- **MATERIAL SUPPLIED**:
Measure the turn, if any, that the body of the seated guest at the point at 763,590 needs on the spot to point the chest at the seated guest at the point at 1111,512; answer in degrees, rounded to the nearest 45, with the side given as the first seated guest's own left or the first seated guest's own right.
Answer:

...

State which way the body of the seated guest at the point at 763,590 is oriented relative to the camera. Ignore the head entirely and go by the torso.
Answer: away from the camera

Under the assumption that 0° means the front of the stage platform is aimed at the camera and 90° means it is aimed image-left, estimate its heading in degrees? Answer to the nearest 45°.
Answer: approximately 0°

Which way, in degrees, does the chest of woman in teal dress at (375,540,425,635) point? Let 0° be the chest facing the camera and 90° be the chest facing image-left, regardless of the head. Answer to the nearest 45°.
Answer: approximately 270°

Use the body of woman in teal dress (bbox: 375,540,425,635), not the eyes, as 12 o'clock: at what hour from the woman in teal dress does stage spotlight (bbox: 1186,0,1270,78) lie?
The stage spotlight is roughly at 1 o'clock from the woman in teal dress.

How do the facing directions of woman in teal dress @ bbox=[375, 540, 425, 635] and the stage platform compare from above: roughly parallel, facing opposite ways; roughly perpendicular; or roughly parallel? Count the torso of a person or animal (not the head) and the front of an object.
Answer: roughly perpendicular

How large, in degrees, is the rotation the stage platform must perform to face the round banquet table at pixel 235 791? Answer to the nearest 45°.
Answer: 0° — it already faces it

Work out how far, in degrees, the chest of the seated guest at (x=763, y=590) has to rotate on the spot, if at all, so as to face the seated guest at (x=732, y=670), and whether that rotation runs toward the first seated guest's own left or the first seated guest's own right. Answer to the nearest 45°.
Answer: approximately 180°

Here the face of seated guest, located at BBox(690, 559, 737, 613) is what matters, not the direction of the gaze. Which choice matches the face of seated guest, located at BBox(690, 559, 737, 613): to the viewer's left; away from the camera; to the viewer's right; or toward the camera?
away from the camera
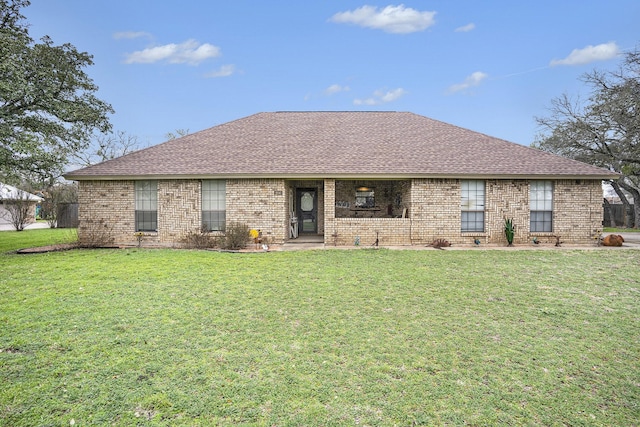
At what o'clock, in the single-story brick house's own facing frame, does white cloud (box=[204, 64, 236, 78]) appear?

- **YOUR TASK**: Copy out, word for word, the stretch of the material above from the line containing "Under the assumption" through the line containing "Answer: approximately 0°", with both of those lines included.

- **TASK RESPONSE**:
Under the assumption that 0° means the front of the stage platform is aimed at the camera and 90° means it is aimed image-left, estimate its heading in degrees? Answer to the nearest 45°.
Answer: approximately 0°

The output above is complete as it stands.